As if banks hadn’t had enough bad PR in the past few years the last few days have really put their customers resolve severely to the test. The payments system has always been part of our everyday life as salaries, bills and mortgages all need to be paid on time to keep the wheels turning, but the back log of hundreds of thousands of transactions that this must have caused doesn’t warrant thinking about. What didn’t help matters either was the weekend openings, with branches opening on Sunday for their first time in history, yet staff were unable to help customers due to the computer systems having frozen up.
Unfortunately for RBS the damage is irreparable for the customers that they will lose as a result and the problems will only feed anti-banking rhetoric further. For the few people in this country that still don’t have a bank account they’ll be wondering what all the fuss is about.

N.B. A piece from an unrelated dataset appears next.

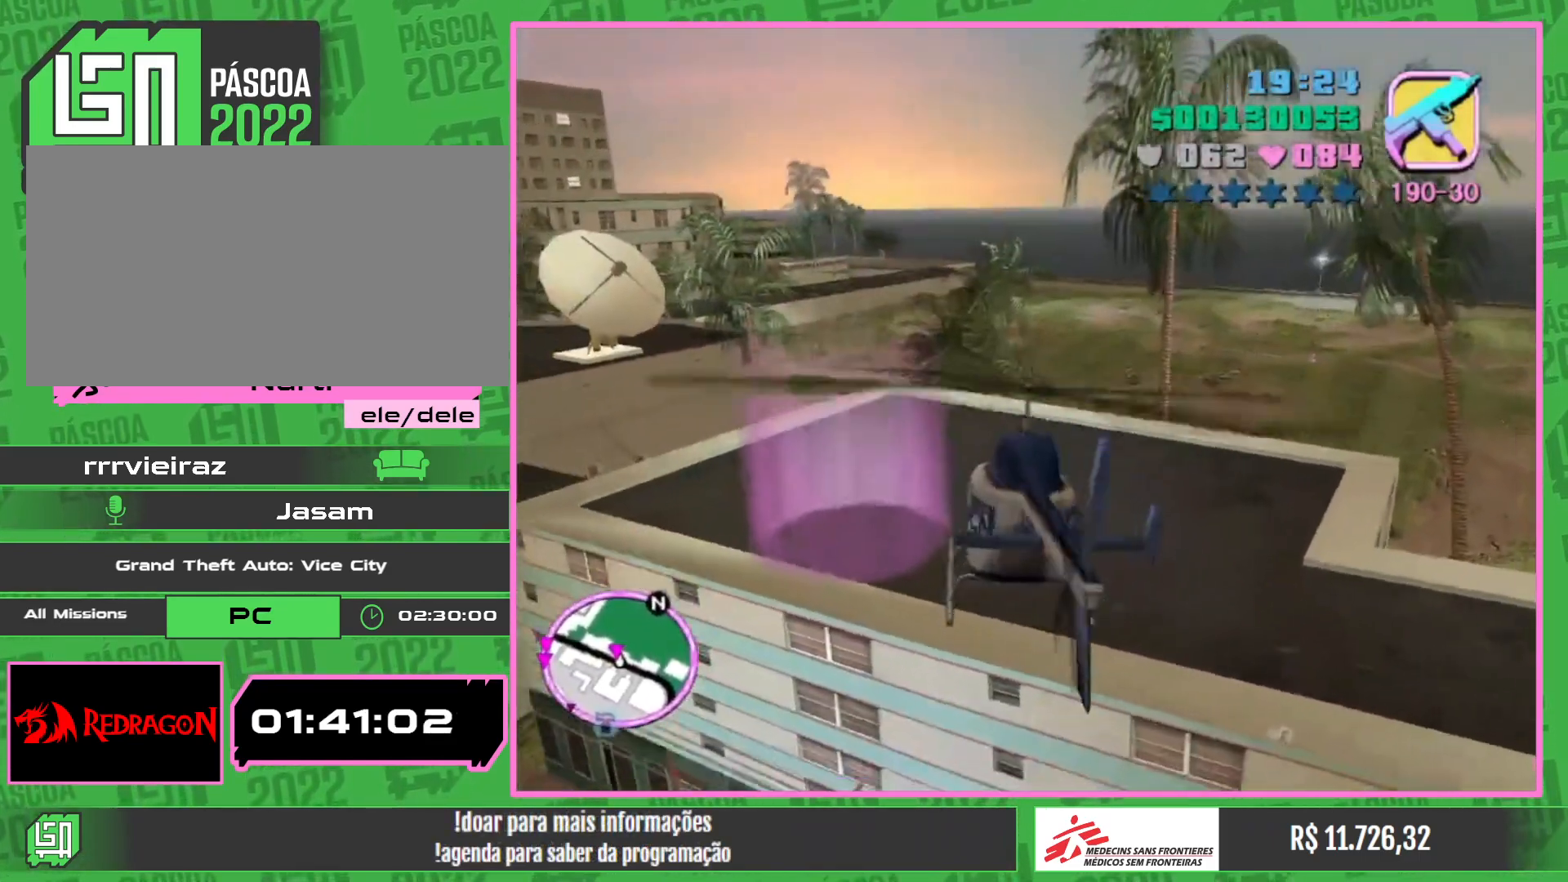
{"keys": ["w"], "mouse": ["right"], "events": [[84, "mouse_right", "down"], [234, "mouse_right", "up"], [384, "w", "up"], [450, "w", "down"], [467, "mouse_right", "down"]]}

For the markets we start the week just as we left off, in selling mode, as the crisis in Europe continues to dominate the headlines. With the new Greek Prime Minister and finance minster being incapacitated, important meetings with EU and IMF leaders to discuss the results of their election and how the country will continue to deal with its bailout package have been cancelled. The impending EU summit this week is also going to be under attended by Greek delegates, which isn’t settling for many investors’ nerves.
At the time of writing the FTSE is around 25 points lower at 5485, meanwhile the Dax is in even worse shape already down over one percentage point as equity markets signal to EU politicians, something that they’ve been doing for far too long now, that time is fast running out if there is to be a proper solution to the crisis.
Economic data today is thin on the ground and throughout the week there isn’t a huge amount for us to significantly focus on. Today at least there is new home sales from the US which can still move the markets if it’s way off expectations.
The euro climbed against the US dollar last Friday ahead of the EU summit on the back of speculation the European Central Bank will step in and announce another package of longer term loans. The gains were limited, 22 pips to 1.2570, a sign that easing the terms for collateral by the ECB was not enough and that the markets are asking for a lot more. This morning’s negativity however is hurting the single currency taking it back below 1.2500 to 1.2490 at the time of writing.
Gold interrupted a string of three straight declines, recouping $7.60 to $1571.70, as a worsening debt crisis in Europe spurs demand for precious metals as an alternative asset. However, gold prices remain under the $1600.00 mark as a deflationary environment works against it on the short term. But one could ask how long until the next round of monetary easing?
The WTI crude prices rallied back $1.65 to $79.76 a barrel driven by a slightly weaker greenback and a modest recovery in the stock markets. The bounce was assisted by tropical storm Debby threatening oil refineries on the US Gulf Coast, possibly adding a premium in the WTI crude prices, but in line with the risk aversion crude prices are dipping this morning too.